┏━━

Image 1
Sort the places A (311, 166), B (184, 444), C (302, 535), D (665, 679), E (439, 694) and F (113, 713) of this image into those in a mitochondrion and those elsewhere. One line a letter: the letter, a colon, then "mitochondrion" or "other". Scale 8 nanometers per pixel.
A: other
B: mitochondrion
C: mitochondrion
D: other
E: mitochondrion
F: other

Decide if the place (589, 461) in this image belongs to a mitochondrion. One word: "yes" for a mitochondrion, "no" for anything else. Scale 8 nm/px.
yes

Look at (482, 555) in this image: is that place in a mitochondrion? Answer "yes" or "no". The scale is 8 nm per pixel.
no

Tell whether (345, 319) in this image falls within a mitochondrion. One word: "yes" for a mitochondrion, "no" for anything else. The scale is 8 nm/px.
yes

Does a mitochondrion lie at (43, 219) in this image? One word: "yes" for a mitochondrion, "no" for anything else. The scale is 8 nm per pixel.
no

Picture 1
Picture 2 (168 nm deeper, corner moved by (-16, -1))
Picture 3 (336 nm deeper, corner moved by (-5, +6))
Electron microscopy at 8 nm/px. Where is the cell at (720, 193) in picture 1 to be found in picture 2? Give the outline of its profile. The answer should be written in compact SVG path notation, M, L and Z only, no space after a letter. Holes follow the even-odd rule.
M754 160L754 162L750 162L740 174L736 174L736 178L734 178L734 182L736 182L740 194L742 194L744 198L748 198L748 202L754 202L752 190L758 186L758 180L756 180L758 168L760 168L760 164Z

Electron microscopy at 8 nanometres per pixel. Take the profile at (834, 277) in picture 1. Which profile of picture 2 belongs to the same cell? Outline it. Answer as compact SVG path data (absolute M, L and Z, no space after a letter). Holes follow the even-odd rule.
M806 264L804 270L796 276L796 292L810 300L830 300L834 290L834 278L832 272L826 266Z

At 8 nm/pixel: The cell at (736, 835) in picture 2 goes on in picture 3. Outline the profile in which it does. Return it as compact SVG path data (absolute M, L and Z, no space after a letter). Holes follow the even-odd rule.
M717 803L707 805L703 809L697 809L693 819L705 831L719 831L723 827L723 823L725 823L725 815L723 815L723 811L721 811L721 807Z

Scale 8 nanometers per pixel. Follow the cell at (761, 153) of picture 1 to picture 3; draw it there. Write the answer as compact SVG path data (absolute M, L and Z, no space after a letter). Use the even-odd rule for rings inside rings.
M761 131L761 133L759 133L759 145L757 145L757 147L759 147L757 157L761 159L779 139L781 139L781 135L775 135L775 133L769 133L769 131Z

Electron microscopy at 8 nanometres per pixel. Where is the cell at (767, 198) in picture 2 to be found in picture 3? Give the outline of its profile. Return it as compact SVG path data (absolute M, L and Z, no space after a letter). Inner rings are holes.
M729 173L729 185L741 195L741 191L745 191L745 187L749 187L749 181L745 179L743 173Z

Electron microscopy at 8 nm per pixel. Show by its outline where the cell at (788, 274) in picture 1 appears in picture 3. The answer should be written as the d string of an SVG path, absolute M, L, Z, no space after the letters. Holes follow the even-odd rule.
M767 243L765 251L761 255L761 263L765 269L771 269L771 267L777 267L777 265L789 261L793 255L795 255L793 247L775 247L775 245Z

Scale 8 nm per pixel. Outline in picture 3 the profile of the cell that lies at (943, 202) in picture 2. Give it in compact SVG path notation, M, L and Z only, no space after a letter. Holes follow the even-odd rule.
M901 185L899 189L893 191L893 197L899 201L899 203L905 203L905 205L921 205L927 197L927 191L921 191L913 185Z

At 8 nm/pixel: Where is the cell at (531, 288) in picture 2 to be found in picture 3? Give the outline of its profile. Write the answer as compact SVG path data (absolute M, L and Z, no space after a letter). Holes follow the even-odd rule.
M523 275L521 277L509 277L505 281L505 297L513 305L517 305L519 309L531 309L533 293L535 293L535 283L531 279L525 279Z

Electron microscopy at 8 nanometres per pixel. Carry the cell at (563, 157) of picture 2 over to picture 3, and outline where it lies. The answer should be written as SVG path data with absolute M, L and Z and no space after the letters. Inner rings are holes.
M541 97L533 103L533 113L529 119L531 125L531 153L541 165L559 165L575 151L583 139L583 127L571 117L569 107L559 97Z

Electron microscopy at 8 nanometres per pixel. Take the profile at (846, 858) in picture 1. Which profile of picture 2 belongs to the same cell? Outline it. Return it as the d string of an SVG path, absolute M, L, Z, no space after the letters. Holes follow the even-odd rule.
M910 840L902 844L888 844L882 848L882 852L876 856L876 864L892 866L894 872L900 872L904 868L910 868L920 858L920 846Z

┗━━

• **PROMPT**: Return each line of the entries that holds the string "moved".

• **EXERCISE OUTPUT**:
Picture 2 (168 nm deeper, corner moved by (-16, -1))
Picture 3 (336 nm deeper, corner moved by (-5, +6))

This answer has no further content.